Partial Pressure Calculator
Enter a mole fraction and the total pressure to get the partial pressure of a gas in kilopascals — and see how each gas in a mixture contributes its own share of the pressure.
Dalton's law in one step
Enter the mole fraction and the total pressure and the calculator returns the partial pressure (P_i = x × P_total) of that gas in kilopascals.
Keep x between 0 and 1
The mole fraction is a share of the whole mixture, so it always lies between 0 and 1 — the fractions of every gas add up to 1.
What is partial pressure?
One gas's share of the total
The partial pressure calculator uses Dalton's law to find how much of a gas mixture's total pressure comes from a single component. The partial pressure of a gas is the pressure it would exert if it alone filled the whole container at the same temperature, and it equals that gas's mole fraction multiplied by the total pressure. Enter two numbers — the mole fraction (a value from 0 to 1) and the total pressure in kilopascals — and the calculator returns the partial pressure in kilopascals. It is the number behind how much oxygen your lungs actually receive, how gases dissolve into liquids, and how chemical equilibria shift in a mixture.
Enter a mole fraction between 0 and 1 and a total pressure in kilopascals to get the partial pressure of that gas instantly.
The partial pressure of a gas is its mole fraction multiplied by the total pressure of the mixture.
P_i = x × P_totalThe mole fraction (x) is the proportion of the mixture made up by this one gas, a value from 0 to 1. Because it is dimensionless, the partial pressure comes out in the same unit as the total pressure — here, kilopascals. Add up the partial pressures of every gas in the mixture and you get the total pressure back, which is exactly what Dalton's law promises.
Suppose you want the partial pressure of oxygen in dry air at standard atmospheric pressure (101.325 kPa), where oxygen makes up a mole fraction of 0.21.
Identify the mole fraction
Oxygen is 0.21 of dry air, so x = 0.21 — its share of all the gas molecules present.
Take the total pressure
Standard atmospheric pressure is 101.325 kPa, the combined pressure of all the gases.
Multiply
0.21 × 101.325 = 21.28 kPa — the partial pressure of oxygen in the air around you.
The result tells you how much of the total pressure one gas is responsible for.
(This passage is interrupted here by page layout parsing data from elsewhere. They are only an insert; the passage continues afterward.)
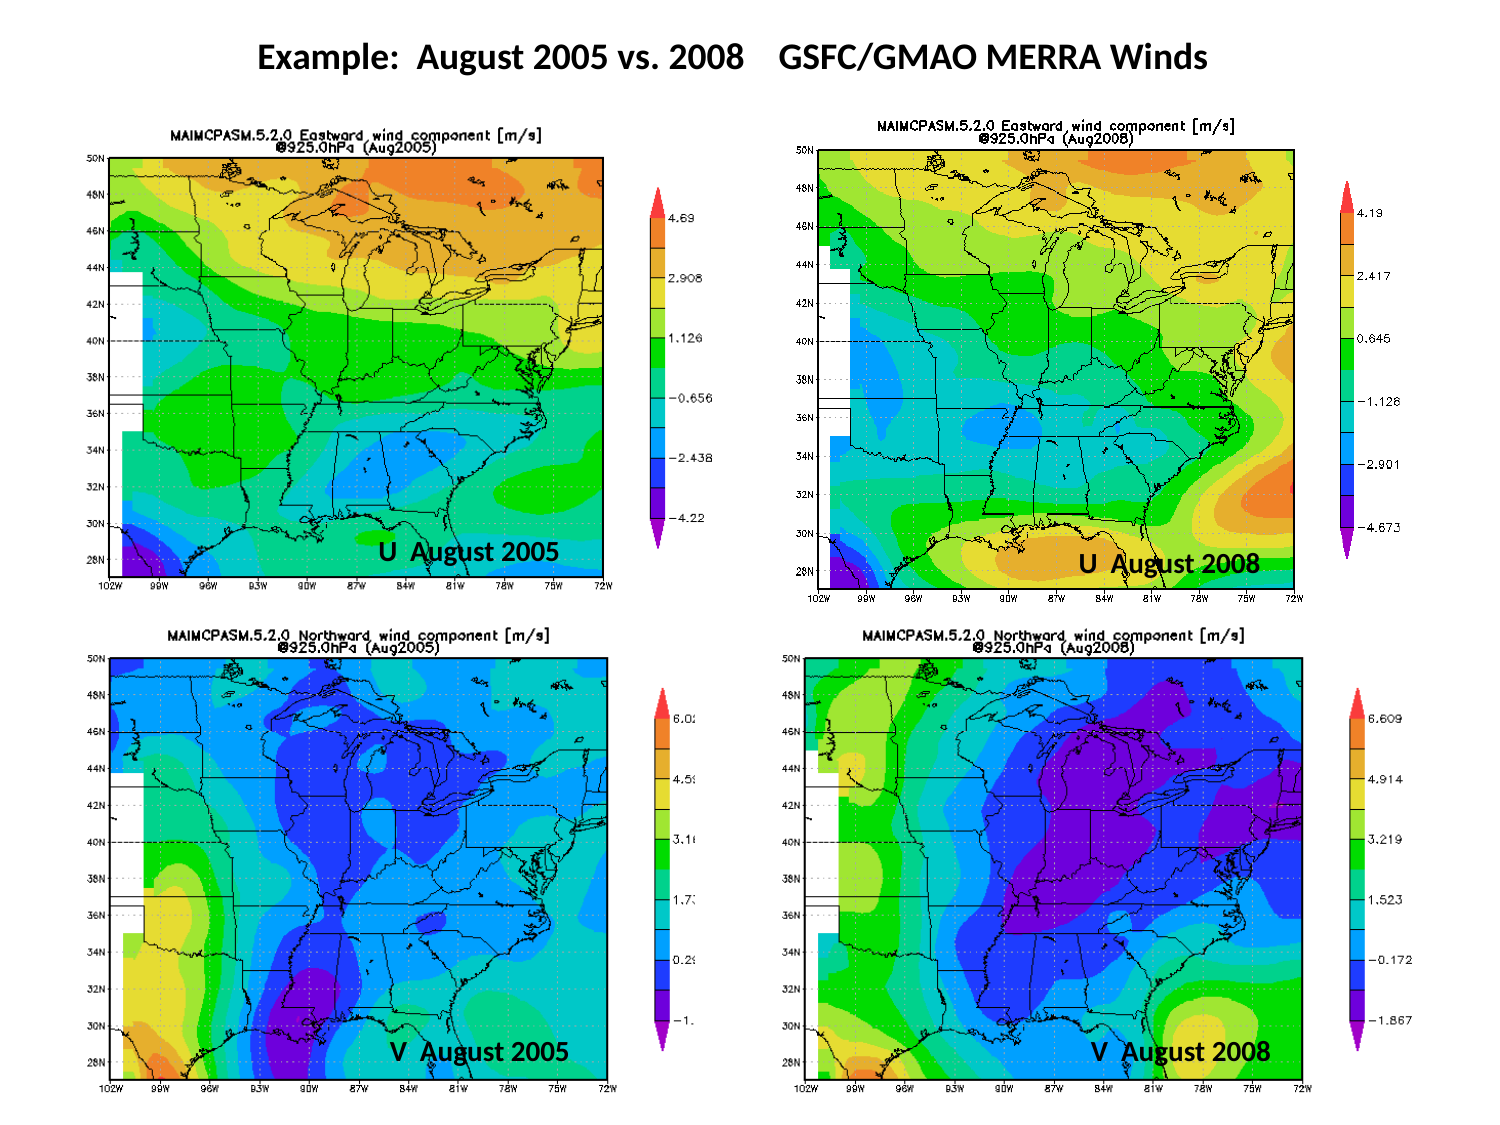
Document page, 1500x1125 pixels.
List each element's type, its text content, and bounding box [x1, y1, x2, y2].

text_box Example: August 2005 vs. 2008 GSFC/GMAO MERRA Winds [242, 24, 1224, 85]
picture [0, 102, 1413, 1125]
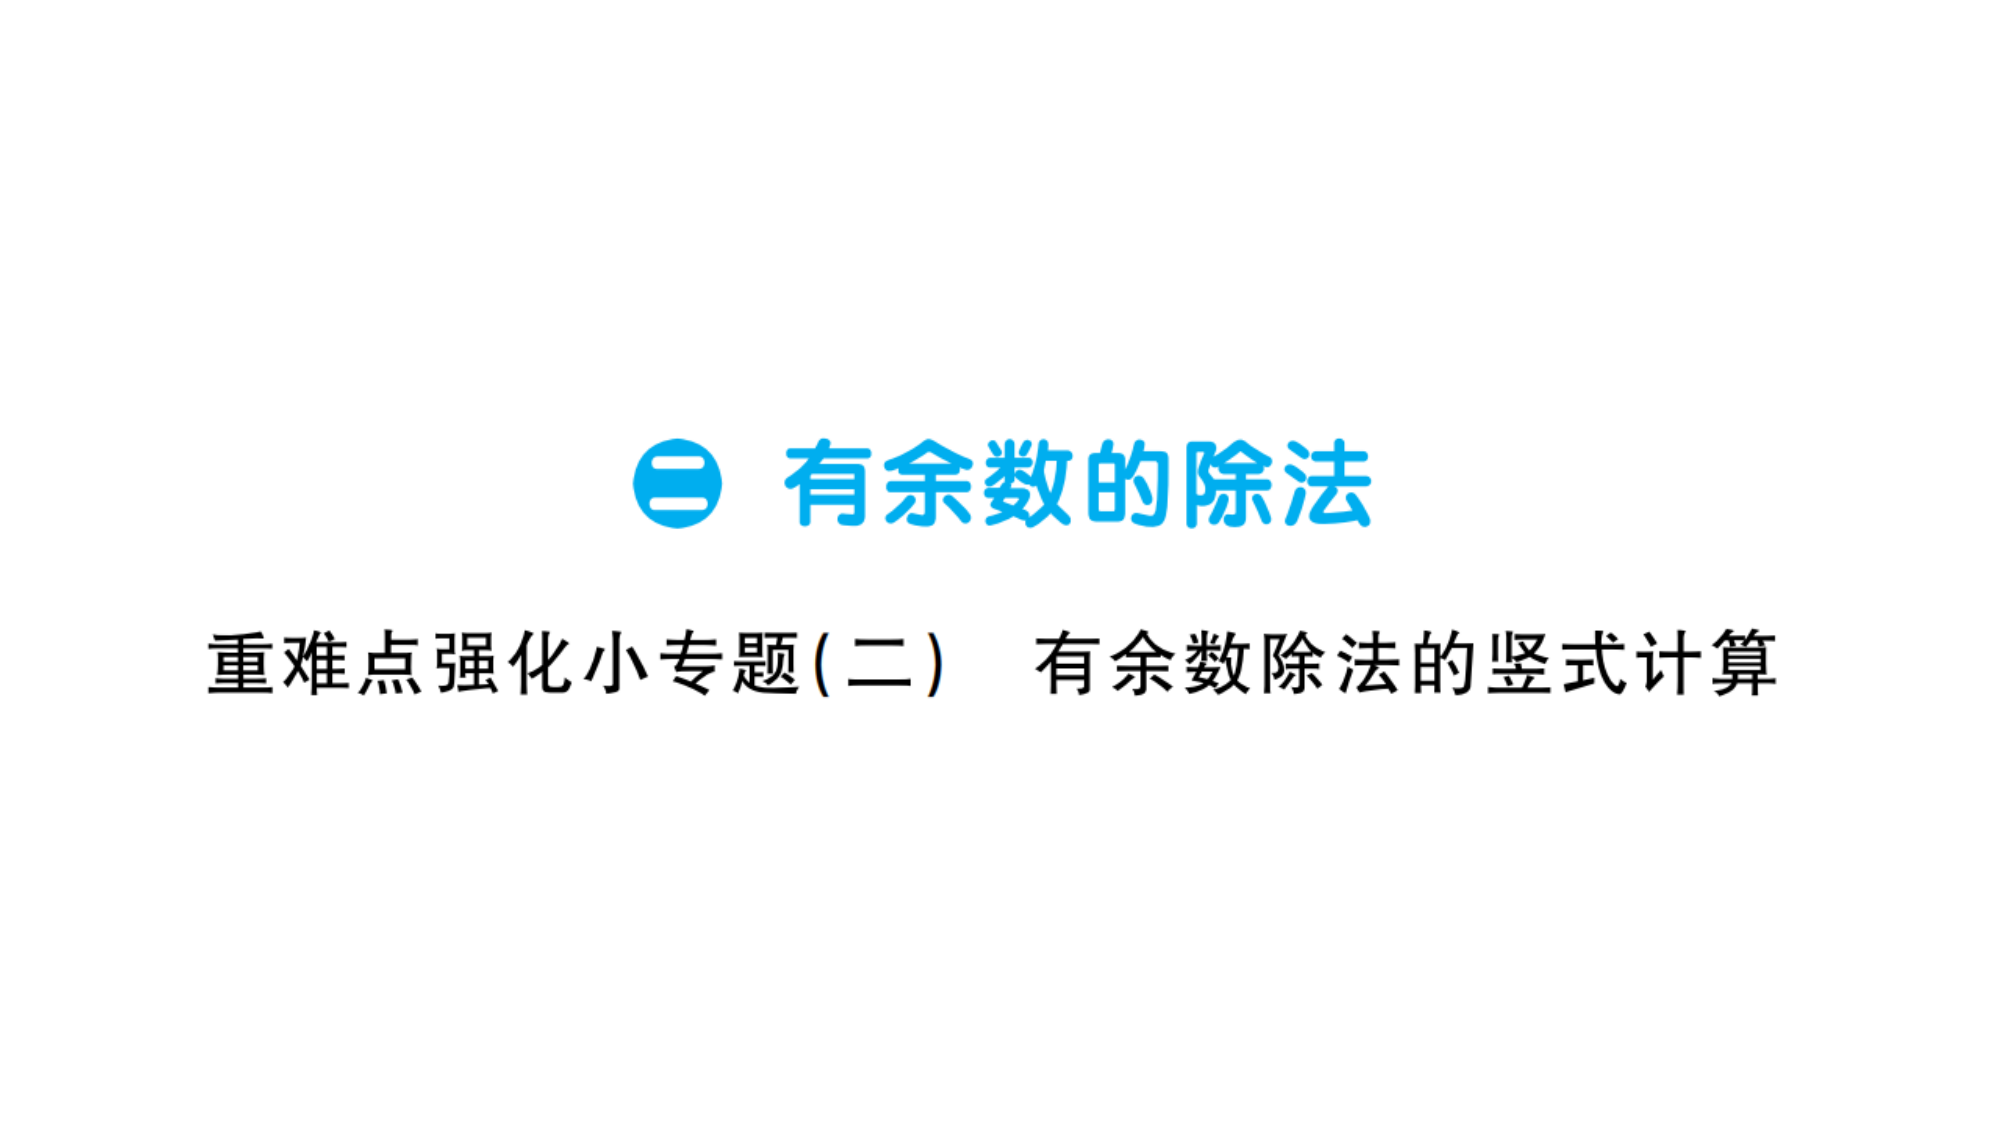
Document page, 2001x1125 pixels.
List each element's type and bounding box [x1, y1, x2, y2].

picture [195, 612, 1805, 716]
picture [621, 420, 1390, 548]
In the example, oxygen's 21.28 kPa is its slice of the 101.325 kPa atmosphere — the pressure it would still exert if every other gas were removed. The key idea behind Dalton's law is that each gas contributes pressure in direct proportion to its mole fraction, and the partial pressures of all the components sum to the total pressure. So nitrogen, with a mole fraction of about 0.78, contributes roughly 79 kPa, and the small remainder comes from argon, carbon dioxide, and trace gases — together they add back up to the full 101.325 kPa. Doubling a gas's mole fraction doubles its partial pressure, and at a fixed mole fraction a higher total pressure raises every component's partial pressure proportionally. That is why climbers struggle at altitude: the mole fraction of oxygen stays at 0.21, but the lower total pressure drags its partial pressure down with it.
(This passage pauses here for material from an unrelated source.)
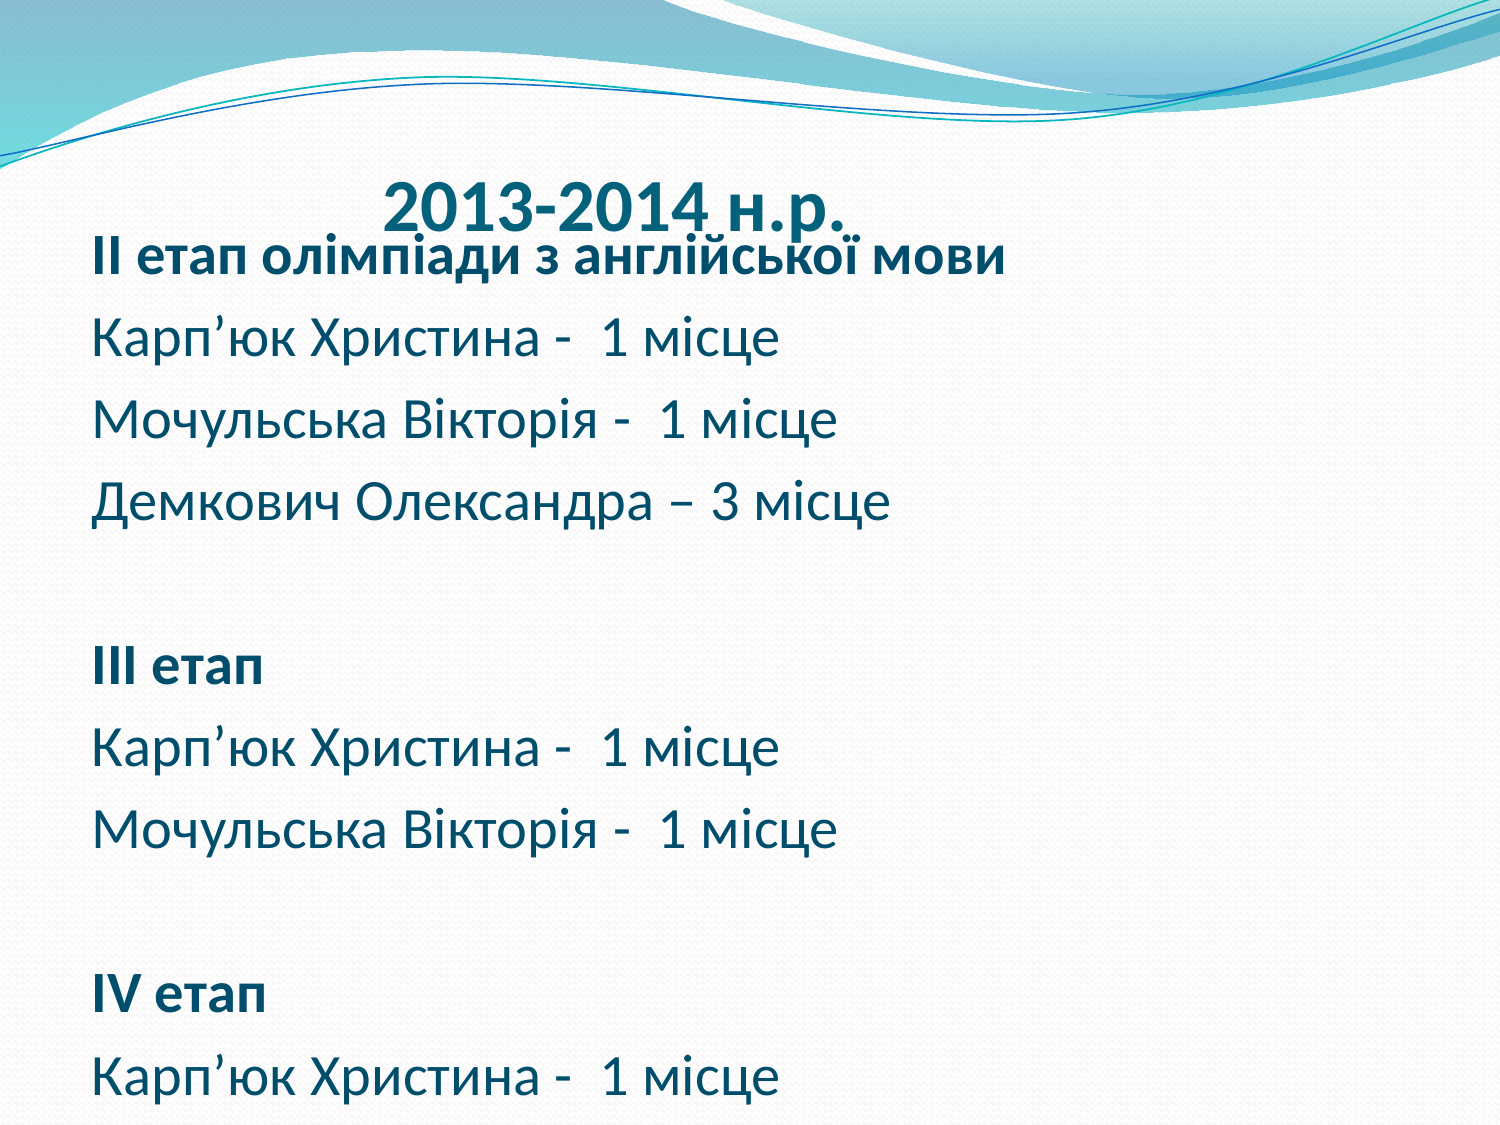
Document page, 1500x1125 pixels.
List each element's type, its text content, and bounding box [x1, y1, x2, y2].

list II етап олімпіади з англійської мови Карп’юк Христина - 1 місце Мочульська Вікторія - 1 місце Демкович Олександра – 3 місце III етап Карп’юк Христина - 1 місце Мочульська Вікторія - 1 місце IV етап Карп’юк Христина - 1 місце [76, 208, 1427, 1121]
title 2013-2014 н.р. [76, 149, 1427, 208]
The formula is simple and exact for the ideal gas model, but a couple of practical points are worth keeping in mind.
Ideal gases and a mole fraction from 0 to 1
Dalton's law assumes the gases behave ideally and do not react with one another, which holds well at ordinary temperatures and pressures but breaks down for real gases under high pressure or near condensation. The mole fraction must lie between 0 and 1 — it is a share of the whole mixture, never larger than the total — and the partial pressure comes out in whatever unit you use for the total pressure, kilopascals in this calculator.